Перед тем как явиться к Хромому, я заглянул по ставшему едва ли не родным за прошедшие десять лет адресочку. Богатый дом на тихой Садовой улице. Хозяин – Николай Евгеньевич. Что примечательно – чистейшей воды лац. К моменту нашего первого знакомства тянул на сороковник, да и сейчас мало изменился. Невысокий, сухонький, с правильными, я бы даже сказал, интеллигентными чертами лица. Тем не менее среди местных мой связной известен как Коля Бойня. Отлично рвет зубы страждущим, извлекает пули и даже имеет опыт успешного отсечения пораженных недугом конечностей. Интересный дядька, один из немногих собеседников, с которым можно потрындеть не только про лавэ, шлюх и волыны. Впрочем, заглянул я к нему не для этого.
– Доброе утро, – поприветствовал я сонные зенки, возникшие в смотровой щели после условного стука.
– А? Кол! – Зенки несколько раз моргнули и скрылись за заслонкой, послышался скрип вытаскиваемого засова, дверь открылась. – Дорогой ты мой!

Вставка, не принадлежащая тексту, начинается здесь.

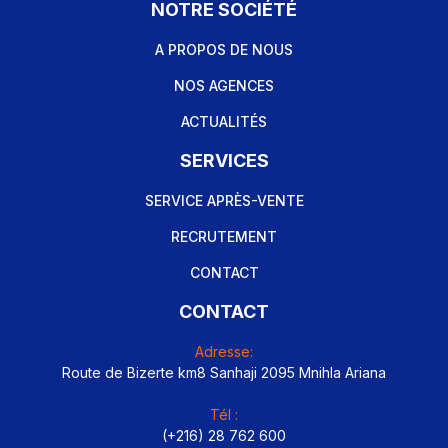
NOTRE SOCIÉTÉ
A PROPOS DE NOUS
NOS AGENCES
ACTUALITÉS
SERVICES
SERVICE APRÈS-VENTE
RECRUTEMENT
CONTACT
CONTACT
Adresse:
Route de Bizerte km8 Sanhaji 2095 Mnihla Ariana
Tél :
(+216) 28 762 600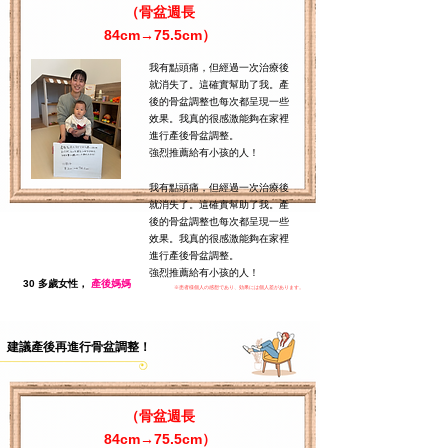
（骨盆週長
84cm→75.5cm）
我有點頭痛，但經過一次治療後
就消失了。這確實幫助了我。產
後的骨盆調整也每次都呈現一些
效果。我真的很感激能夠在家裡
進行產後骨盆調整。
強烈推薦給有小孩的人！
我有點頭痛，但經過一次治療後
就消失了。這確實幫助了我。產
後的骨盆調整也每次都呈現一些
效果。我真的很感激能夠在家裡
進行產後骨盆調整。
強烈推薦給有小孩的人！
30 多歲女性，
產後媽媽
​※患者様個人の感想であり、効果には個人差があります。
建議產後再進行骨盆調整！
（骨盆週長
84cm→75.5cm）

Проходи.
Вид у Николая Евгеньевича был плачевным: морда отекла, глаза красные, на башке нечто напоминающее воронье гнездо, и так прет перегаром, что закурить рядом страшно.
– Радость какая аль горе? – я вошел и осмотрелся.

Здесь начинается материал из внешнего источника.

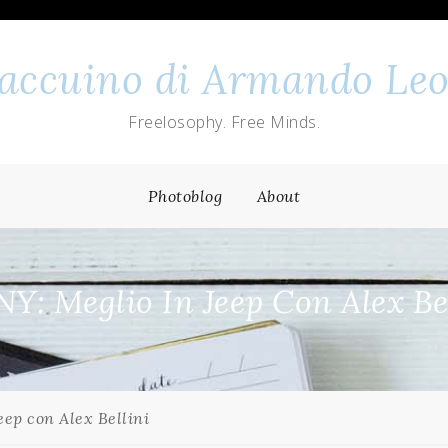
 taccuino di Armando Leo
Freelosophy. Free Minds.
Photoblog
About
Y: Meglio In Jeep Con Alex Be
eep con Alex Bellini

В доме, обычно чисто прибранном, полный бардак: стулья перевернуты, посуда побита, на полу недоеденный ужин, на диване – доеденный.
– Было горе, стала радость! – ощерился Бойня и даже попытался воспроизвести танцевальное па с хлопаньем по ляжкам, но накатившая тошнота испортила весь номер. – Ох, елки, – он схватился за голову и, проковыляв к дивану, сел. – Где ж тебя черти носили?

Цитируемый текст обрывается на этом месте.